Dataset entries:
╭──
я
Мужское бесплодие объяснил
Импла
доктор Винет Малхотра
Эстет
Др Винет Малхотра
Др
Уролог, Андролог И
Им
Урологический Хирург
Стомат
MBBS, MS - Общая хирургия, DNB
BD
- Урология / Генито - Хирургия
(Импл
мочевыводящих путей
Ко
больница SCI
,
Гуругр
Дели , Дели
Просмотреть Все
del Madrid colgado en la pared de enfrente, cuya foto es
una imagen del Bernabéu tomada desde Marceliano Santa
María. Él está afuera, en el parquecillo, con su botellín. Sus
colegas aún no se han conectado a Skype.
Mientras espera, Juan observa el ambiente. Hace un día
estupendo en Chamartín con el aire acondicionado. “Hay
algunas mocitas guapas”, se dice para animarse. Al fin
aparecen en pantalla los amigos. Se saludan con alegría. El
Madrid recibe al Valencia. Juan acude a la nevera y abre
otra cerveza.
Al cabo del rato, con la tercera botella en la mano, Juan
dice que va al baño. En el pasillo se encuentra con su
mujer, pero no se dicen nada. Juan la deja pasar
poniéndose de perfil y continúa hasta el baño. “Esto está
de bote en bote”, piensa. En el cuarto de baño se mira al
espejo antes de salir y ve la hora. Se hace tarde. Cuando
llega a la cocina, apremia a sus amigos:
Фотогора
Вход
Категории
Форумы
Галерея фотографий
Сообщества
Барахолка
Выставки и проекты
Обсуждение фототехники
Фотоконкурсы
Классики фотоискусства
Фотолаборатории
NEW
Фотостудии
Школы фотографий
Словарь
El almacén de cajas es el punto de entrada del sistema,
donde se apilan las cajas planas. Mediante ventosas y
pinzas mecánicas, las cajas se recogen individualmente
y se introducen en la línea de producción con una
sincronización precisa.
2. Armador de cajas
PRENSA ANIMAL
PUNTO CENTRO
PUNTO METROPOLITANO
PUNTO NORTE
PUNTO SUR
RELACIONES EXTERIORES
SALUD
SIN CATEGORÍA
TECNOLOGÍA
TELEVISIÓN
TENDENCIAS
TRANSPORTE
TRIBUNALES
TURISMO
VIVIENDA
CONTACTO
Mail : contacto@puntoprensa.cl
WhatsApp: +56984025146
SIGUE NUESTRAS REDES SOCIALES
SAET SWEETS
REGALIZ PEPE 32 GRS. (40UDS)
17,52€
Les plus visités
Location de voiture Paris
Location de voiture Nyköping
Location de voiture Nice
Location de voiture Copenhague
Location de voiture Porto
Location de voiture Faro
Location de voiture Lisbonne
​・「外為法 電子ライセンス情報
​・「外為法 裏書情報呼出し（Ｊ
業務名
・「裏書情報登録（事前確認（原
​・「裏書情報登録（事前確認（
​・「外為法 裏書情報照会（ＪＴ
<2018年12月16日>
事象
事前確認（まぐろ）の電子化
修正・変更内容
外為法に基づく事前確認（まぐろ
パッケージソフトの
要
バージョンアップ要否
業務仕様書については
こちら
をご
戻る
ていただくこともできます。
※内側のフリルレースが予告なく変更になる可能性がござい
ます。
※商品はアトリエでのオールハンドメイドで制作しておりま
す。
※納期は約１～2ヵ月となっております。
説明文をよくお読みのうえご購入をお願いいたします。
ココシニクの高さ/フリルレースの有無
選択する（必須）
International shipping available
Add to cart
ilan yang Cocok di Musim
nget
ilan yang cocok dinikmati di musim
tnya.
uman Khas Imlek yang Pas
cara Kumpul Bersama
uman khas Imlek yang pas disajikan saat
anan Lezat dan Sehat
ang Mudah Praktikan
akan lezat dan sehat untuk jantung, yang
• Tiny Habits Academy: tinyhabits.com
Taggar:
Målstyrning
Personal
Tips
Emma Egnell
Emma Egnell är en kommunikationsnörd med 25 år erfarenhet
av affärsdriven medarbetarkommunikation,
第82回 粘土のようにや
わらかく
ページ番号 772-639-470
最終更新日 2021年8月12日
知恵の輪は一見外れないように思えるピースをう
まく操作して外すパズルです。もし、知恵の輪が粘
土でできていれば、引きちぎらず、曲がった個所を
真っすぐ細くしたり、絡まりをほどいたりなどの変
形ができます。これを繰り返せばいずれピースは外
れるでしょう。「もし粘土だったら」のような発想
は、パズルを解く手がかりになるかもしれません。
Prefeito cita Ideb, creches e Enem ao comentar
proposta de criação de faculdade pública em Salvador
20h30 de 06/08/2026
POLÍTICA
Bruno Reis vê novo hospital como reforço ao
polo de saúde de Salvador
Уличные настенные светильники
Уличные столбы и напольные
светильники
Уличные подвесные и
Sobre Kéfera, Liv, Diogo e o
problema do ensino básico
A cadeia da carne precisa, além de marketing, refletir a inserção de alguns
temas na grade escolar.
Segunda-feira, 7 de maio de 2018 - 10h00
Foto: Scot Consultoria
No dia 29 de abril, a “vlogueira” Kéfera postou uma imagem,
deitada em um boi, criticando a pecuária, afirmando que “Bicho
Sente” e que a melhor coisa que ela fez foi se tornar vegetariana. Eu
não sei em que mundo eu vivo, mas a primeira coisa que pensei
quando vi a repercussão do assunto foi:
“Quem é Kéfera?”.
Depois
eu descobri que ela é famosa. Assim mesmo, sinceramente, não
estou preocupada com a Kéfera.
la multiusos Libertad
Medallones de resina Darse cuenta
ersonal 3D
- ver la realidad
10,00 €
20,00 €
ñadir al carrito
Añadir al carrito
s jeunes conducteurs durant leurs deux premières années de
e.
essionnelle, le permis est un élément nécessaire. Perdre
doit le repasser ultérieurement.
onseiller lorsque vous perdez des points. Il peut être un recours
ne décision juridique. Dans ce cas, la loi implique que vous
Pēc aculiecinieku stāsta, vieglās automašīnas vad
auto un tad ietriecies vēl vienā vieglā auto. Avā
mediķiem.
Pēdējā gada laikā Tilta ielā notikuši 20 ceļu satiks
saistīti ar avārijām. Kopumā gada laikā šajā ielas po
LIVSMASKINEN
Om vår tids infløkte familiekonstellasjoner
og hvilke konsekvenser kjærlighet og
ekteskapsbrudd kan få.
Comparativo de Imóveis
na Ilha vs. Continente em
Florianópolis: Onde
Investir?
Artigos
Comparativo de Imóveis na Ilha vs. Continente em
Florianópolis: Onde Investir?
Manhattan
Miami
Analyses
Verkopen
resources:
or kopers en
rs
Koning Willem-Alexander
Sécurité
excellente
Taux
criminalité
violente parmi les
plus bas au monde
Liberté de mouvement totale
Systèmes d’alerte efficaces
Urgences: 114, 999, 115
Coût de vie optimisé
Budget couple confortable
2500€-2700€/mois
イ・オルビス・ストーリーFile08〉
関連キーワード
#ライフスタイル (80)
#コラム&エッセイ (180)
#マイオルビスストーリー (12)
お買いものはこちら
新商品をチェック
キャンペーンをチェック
╰──
Please transcribe the material word for word, from its first line through the line holding "del Madrid colgado", inclusive.

Solution:
я
Мужское бесплодие объяснил
Импла
доктор Винет Малхотра
Эстет
Др Винет Малхотра
Др
Уролог, Андролог И
Им
Урологический Хирург
Стомат
MBBS, MS - Общая хирургия, DNB
BD
- Урология / Генито - Хирургия
(Импл
мочевыводящих путей
Ко
больница SCI
,
Гуругр
Дели , Дели
Просмотреть Все
del Madrid colgado en la pared de enfrente, cuya foto es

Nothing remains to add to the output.